If your mentor drops out part way through the your learning week, you're automatically reassigned to a different mentor. You don't have to find one yourself.
  • All program activities, including meetings, code reviews, and feedback, are meticulously documented.
  • This documentation serves as the basis for objective evaluations and highly specific LinkedIn recommendations.
  • The program requires a minimum of six weeks of full-time participation, potentially longer if weeks need to be repeated.
  • Voluntary contributions to course notes are encouraged and recognized.
Comprehensive documentation ensures fair evaluation and provides concrete evidence for personalized professional recommendations, while the defined program duration sets clear expectations for commitment and completion.
Your mentor meetings are transcribed. Your Discord conversations are saved. Peer feedback forms are recorded.

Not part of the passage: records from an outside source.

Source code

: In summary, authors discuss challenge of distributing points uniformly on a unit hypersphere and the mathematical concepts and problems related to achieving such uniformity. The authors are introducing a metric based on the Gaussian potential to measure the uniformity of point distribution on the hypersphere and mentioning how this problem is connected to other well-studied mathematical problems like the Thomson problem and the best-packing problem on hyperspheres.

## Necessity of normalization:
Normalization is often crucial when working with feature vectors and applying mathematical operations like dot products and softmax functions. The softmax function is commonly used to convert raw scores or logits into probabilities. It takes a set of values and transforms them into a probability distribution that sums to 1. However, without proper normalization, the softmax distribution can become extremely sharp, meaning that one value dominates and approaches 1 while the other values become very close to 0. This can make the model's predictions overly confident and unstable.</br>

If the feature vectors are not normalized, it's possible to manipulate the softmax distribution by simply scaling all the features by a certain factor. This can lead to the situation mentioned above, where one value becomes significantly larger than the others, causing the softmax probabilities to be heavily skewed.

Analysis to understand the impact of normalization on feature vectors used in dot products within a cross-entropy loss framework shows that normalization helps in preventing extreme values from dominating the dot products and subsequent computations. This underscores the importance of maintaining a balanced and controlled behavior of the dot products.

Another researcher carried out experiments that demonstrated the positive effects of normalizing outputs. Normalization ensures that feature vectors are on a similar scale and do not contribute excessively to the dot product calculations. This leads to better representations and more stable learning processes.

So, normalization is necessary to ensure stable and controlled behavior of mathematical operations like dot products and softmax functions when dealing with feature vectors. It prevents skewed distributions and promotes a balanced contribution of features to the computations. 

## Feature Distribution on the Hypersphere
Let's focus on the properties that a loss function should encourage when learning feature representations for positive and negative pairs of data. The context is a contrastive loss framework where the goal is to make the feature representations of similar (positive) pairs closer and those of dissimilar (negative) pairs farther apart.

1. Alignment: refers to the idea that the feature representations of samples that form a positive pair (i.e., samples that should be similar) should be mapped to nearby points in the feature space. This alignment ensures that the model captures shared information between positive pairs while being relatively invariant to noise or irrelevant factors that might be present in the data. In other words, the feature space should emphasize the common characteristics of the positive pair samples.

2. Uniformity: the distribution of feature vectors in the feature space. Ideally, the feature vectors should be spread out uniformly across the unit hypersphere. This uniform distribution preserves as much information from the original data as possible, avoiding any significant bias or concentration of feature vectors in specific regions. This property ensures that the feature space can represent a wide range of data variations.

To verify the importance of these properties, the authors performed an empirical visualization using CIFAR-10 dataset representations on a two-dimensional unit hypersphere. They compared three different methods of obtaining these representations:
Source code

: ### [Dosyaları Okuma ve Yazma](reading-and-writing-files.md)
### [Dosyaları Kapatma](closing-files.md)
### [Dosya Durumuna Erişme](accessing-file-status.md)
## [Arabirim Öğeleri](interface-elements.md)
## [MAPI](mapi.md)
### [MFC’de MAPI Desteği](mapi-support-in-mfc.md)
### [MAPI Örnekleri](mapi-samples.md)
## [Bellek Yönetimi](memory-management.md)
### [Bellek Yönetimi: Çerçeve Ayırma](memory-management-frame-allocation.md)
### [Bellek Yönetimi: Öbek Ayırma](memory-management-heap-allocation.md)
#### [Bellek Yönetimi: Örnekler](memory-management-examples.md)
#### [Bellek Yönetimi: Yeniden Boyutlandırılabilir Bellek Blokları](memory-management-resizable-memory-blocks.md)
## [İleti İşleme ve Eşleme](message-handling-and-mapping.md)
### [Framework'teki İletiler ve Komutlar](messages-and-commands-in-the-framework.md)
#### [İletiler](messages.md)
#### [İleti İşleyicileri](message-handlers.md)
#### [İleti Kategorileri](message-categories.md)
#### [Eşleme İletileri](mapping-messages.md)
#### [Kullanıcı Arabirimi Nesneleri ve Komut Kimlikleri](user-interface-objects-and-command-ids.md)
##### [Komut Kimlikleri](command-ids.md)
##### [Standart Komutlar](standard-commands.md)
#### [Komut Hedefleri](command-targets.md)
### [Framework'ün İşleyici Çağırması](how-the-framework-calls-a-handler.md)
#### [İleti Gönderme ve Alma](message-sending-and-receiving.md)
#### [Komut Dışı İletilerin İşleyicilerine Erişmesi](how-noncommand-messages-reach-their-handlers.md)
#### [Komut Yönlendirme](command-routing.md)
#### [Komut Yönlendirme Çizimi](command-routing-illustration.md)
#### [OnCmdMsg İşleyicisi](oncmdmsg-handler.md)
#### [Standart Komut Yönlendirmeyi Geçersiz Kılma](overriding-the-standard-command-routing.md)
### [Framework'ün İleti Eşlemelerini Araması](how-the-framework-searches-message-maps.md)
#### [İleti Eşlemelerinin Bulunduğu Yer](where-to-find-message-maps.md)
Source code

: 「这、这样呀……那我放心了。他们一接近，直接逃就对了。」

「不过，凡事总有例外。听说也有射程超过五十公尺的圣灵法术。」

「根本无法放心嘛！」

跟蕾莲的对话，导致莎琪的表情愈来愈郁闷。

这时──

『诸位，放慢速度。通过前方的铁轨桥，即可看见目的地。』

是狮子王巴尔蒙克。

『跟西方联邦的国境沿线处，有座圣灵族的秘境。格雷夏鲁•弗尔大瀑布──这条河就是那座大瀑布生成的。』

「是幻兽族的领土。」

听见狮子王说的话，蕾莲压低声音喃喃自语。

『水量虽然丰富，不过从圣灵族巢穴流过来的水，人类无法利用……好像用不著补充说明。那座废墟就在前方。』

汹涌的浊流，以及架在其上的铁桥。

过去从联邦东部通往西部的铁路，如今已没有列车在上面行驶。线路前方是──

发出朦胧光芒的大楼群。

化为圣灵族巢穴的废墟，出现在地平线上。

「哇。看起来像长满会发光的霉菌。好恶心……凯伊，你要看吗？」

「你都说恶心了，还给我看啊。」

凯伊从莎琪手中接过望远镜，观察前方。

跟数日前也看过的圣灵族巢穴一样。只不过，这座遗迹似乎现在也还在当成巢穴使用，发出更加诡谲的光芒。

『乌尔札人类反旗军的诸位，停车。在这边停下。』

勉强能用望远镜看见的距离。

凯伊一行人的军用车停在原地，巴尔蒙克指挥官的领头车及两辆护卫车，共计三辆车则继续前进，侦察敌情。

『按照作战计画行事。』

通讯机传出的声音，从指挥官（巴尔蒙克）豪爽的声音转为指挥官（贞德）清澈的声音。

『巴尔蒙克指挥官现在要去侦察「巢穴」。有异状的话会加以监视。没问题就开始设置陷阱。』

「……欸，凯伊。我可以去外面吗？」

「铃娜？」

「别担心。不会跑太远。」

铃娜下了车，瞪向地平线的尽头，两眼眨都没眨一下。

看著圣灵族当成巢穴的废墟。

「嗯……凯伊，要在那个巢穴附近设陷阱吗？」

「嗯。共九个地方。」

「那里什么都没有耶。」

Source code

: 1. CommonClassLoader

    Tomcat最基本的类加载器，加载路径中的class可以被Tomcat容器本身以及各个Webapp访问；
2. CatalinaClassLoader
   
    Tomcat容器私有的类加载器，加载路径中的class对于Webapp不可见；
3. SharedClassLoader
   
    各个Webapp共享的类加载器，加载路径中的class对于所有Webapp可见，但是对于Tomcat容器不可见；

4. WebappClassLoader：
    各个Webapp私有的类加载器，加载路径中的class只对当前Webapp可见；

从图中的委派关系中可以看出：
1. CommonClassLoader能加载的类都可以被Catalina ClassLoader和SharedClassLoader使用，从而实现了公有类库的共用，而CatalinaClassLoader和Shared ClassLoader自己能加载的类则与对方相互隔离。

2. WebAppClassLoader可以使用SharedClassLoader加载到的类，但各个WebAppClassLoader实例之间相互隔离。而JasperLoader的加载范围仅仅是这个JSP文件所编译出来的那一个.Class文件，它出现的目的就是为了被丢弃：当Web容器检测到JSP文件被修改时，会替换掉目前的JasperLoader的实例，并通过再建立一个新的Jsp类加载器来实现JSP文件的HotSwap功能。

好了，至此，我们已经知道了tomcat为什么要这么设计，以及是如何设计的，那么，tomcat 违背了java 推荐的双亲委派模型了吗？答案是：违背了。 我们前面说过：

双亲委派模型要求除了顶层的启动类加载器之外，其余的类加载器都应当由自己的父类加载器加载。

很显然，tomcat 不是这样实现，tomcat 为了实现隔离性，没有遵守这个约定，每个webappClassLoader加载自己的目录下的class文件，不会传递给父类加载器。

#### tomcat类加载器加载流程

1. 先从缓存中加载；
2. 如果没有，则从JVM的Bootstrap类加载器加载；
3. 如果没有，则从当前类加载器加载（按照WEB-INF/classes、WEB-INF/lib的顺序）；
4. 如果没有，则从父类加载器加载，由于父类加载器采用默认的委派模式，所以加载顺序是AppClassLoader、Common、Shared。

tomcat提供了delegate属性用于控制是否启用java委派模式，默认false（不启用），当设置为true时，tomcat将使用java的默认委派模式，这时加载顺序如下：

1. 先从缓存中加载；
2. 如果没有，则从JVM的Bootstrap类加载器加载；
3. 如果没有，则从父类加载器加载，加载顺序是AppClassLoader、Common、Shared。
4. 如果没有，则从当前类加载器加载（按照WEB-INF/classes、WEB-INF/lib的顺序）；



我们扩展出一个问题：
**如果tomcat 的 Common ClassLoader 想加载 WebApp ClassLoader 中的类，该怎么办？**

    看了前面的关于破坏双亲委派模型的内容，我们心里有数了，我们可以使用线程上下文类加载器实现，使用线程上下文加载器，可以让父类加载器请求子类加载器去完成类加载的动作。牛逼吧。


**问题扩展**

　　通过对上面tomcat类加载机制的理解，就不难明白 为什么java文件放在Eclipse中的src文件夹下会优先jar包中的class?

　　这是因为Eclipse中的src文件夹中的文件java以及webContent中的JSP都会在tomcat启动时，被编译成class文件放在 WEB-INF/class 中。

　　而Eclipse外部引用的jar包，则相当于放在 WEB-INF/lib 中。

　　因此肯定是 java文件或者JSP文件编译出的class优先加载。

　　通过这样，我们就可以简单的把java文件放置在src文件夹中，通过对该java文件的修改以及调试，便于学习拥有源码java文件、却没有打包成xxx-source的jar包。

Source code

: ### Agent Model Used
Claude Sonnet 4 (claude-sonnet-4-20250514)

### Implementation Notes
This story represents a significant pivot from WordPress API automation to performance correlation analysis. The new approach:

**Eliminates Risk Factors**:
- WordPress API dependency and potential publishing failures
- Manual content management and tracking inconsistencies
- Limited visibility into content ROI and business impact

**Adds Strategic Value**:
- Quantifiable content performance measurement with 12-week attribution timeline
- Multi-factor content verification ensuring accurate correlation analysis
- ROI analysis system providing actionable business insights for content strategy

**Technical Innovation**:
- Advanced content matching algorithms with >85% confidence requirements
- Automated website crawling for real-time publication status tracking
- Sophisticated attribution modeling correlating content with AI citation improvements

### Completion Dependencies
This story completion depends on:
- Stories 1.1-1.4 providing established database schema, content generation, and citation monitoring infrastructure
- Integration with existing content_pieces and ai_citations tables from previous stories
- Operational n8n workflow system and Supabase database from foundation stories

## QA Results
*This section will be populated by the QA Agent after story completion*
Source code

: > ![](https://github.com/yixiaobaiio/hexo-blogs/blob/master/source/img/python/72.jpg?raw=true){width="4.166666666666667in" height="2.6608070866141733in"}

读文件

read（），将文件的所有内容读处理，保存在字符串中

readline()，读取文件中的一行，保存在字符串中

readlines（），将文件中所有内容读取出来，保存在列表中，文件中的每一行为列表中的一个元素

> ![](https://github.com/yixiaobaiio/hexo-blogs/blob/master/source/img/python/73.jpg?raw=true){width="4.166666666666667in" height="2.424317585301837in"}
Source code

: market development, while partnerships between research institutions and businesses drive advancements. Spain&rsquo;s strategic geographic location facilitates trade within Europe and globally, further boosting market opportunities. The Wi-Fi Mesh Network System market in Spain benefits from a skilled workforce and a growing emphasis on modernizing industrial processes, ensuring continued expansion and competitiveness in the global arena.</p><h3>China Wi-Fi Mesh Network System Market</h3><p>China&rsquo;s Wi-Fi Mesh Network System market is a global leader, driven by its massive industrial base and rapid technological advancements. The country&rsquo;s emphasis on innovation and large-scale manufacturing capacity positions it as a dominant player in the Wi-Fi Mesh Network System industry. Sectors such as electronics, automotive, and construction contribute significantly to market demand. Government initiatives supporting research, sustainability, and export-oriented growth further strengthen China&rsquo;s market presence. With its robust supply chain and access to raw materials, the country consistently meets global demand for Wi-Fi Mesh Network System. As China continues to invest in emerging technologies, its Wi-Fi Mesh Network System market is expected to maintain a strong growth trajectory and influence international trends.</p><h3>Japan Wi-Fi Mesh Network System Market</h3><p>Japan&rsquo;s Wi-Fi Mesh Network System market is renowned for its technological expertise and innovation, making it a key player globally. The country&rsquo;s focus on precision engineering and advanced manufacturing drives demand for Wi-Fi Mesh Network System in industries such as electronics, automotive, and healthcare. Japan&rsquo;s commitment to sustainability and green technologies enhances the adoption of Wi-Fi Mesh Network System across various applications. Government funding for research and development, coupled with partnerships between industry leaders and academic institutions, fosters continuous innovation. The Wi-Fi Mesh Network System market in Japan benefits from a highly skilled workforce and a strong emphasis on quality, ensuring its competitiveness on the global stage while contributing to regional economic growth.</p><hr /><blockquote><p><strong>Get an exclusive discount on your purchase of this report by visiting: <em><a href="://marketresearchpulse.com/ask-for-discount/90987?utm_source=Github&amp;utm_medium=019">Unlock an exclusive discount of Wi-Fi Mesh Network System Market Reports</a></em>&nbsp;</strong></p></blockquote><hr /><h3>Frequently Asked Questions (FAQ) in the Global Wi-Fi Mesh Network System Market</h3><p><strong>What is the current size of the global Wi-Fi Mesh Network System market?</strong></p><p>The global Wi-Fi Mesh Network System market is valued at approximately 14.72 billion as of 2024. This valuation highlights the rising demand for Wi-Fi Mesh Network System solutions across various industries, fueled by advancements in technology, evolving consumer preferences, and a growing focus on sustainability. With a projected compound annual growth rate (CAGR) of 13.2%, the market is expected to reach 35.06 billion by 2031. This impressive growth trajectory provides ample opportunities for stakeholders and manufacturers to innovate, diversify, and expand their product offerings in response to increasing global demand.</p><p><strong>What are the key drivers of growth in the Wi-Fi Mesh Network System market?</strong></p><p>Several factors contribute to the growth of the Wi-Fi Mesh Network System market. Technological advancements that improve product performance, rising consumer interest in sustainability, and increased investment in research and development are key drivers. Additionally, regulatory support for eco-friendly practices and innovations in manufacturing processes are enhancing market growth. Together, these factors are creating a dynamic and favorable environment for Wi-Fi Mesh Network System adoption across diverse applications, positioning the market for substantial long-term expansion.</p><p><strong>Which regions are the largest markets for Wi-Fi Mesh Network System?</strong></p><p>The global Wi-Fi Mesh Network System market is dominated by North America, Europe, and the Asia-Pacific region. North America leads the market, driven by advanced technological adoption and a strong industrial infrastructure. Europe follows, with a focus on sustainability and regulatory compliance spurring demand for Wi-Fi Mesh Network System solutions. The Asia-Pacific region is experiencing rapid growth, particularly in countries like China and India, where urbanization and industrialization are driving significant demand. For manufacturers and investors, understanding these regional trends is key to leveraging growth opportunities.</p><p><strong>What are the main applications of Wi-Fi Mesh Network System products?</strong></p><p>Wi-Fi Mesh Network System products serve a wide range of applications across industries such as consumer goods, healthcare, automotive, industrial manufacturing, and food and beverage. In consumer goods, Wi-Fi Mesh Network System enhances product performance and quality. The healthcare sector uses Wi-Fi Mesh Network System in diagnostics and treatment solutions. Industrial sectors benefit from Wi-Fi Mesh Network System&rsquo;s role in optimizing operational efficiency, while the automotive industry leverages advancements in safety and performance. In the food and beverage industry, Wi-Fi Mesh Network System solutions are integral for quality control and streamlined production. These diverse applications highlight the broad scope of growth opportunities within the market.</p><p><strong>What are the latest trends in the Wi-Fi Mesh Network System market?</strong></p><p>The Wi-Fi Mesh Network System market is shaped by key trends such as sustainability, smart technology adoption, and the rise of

Your PR history, code reviews, assessment results, all of it.

Key takeaways

  1. 1The internship's core innovation is the alternating learning-teaching cycle, where interns immediately apply and solidify knowledge by teaching it to peers.
  2. 2Mentorship is a peer-driven process, emphasizing shared learning and mutual success rather than hierarchical instruction.
  3. 3Practical, real-world assessment via production code contributions is central to validating skills and readiness.
  4. 4AI tools are permitted but must be used as aids to understanding, not as replacements for fundamental knowledge and the ability to explain one's work.
  5. 5Strict adherence to program rules is necessary due to the synchronized nature of the internship, impacting multiple participants.
  6. 6The program is designed to support learners through failures, offering retakes and re-mentoring opportunities without long-term penalty.
  7. 7Detailed documentation of all activities ensures objective evaluation and enables highly specific, credible professional recommendations.

Key terms

Learning WeekTeaching WeekUnit of WorkPeer MentorMenteeMerged Pull RequestProduction CodeAI Coding AssistantsEscalation ChainProtégé Effect

Test your understanding

  1. 1How does the alternating learning and teaching structure ensure that the material being taught is current and relevant?
  2. 2What is the primary difference between the mentorship model in this program and traditional internships?
  3. 3Describe the nature of the assessment used to evaluate an intern's performance during a learning week.
  4. 4How is an intern's success as a mentor measured within this program?
  5. 5What are the two main conditions for using AI coding assistants, and why are they important?